Short task 1 - In the high-pass filter text, list each value given for the filter designed in 1988: its frequency, plus the capacitor, R and A values.
Short task 2 - Carry on the high-pass filter text from where it stops.

Selected extract -

------------------------------------------------------------------------

You can change the low-pass filter into a high-pass filter by exchanging the resistors and capacitors, as show in Figure 5. The poles of the transfer function remain fixed, but we introduce two zeros at the origin.
As we can see from its transfer function, the high-pass filter is equivalent to a double-differentiator in series with the same low-pass filter we would have obtained with the same resistor and capacitor values. At high frequencies, the amplification of the double-differentiator is cancelled by the attenuition of the low-pass filter, giving us flat response. At low frequencies, the attenuition of the double-differentiator is dominant, and causes a reduction in the output amplitude with decreasing frequency. When the angular frequency of the input, ω, is equal to 1/RC, the response of the high-pass filter and the low-pass filter are equal. Another way of considering the transfer function is to say that the high-pass filter response is the low-pass filter response subjected to the transformation RCs = 1/RCs', so that the response of the high-pass filter at angular frequency 1/RC equals that of the low-pass filter at the same frequency, and at angular frequency 2/RC it equals that of the low-pass filter at frequency 1/2RC.
You will find a poor drawing of a 19-kHz two-pole Butterworth high-pass filter we designed in 1988 here, along with accompanying calculations. The capacitors are 4.7 nF, R is 1.8 kΩ, and A = 1.59.

------------------------------------------------------------------------

Provided information -
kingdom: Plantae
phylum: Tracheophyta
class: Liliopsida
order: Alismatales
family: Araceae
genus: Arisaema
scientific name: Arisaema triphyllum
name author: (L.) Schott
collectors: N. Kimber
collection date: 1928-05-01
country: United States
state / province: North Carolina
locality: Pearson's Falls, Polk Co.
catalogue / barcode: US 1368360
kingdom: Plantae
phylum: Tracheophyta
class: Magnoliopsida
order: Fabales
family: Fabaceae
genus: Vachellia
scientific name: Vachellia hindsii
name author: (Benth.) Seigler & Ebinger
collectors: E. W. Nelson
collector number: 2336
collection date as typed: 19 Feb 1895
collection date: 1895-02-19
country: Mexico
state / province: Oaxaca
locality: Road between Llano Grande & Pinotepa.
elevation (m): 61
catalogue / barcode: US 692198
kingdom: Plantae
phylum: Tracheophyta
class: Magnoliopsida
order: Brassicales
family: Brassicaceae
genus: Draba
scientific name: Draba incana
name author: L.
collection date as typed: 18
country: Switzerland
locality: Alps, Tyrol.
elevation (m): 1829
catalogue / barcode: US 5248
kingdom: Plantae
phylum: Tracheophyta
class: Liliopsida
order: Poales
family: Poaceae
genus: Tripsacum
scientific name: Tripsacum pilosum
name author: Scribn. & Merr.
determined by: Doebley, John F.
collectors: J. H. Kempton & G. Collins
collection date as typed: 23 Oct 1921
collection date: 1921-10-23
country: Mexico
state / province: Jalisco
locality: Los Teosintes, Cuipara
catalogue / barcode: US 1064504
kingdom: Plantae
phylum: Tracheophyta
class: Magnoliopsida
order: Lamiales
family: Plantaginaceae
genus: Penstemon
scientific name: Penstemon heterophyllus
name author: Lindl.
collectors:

------------------------------------------------------------------------

Right answer 1 - 19 kHz; capacitors 4.7 nF; R = 1.8 kΩ; A = 1.59

Right answer 2 -
Filters made with passive components get larger and heavier as their cut-off frequency decreases. A 10-kHz high-pass filter made with inductors and capacitors, feeding a 50-Ω load, must contain inductors whose impedance is of order 50 / 2π.10kHz ≈ 1 mH. A 1-mH inductor with series resistance less than 5 Ω (10% of 50 Ω) is hard to find for less than $5, and it will be at least 15 mm on each side. A capacitor with impedance 50 Ω at 10 kHz is roughly 330 μF. Capacitors that size tend to be electrolytic, and therefore polarized, so that you can't connect them to an alternating voltage. By the time we get down to 100 Hz, the inductors and capacitors are huge, and we tend to see them used these days only for filtering power supplies.
Passive filters are cumbersome at low frequencies, but active filters stop working at high frequencies. The amplifier in most active filters is an operational amplifier, or op-amp. Op-amps are high-gain differential amplifiers with a negative and positive input. They have their own internal gain, which is large at low frequencies, but drops as frequency increases. Most op-amps have internal compensation, which means they have a capacitor somewhere inside that acts as a single-pole low-pass filter in series with their large gain. Without this compensation, op-amps are tend to be unstable in feedback loops, and designers don't like to worry about instability in op-amp circuits. Even without the capacitor, the op-amp gain drops with frequency, but it does so in an irregular and unpredictable way.
Because of the compensating capacitor, the gain of an op-amp feedback amplifier is inversely proportional to its half-power bandwidth, and so we have the gain-bandwidth product of an op-amp, which is the product of the gain of any feedback amplifier you make out of the op-amp and the frequency at which loss of op-amp internal gain causes a 29% (3 dB) drop in output amplitude.
Suppose the gain-bandwidth product of our op-amp is 1 MHz, which is the case for the OPA2277 we use in this filter. The second stage of the filter has gain 2.27, so its bandwidth is 1 MHz / 2.27 ≈ 400 kHz. The cut-off frequency of the filter, fc is 10 kHz. The amplifier bandwidth is fourty times greater than the cut-off frequency. Our rule of thumb is that the amplifier bandwidth should be at least ten times greater than the filter cut-off frequency. With stage gains of around two (2), the OPA2277 allows us to build filters with cut-off frequencies up to 40 kHz.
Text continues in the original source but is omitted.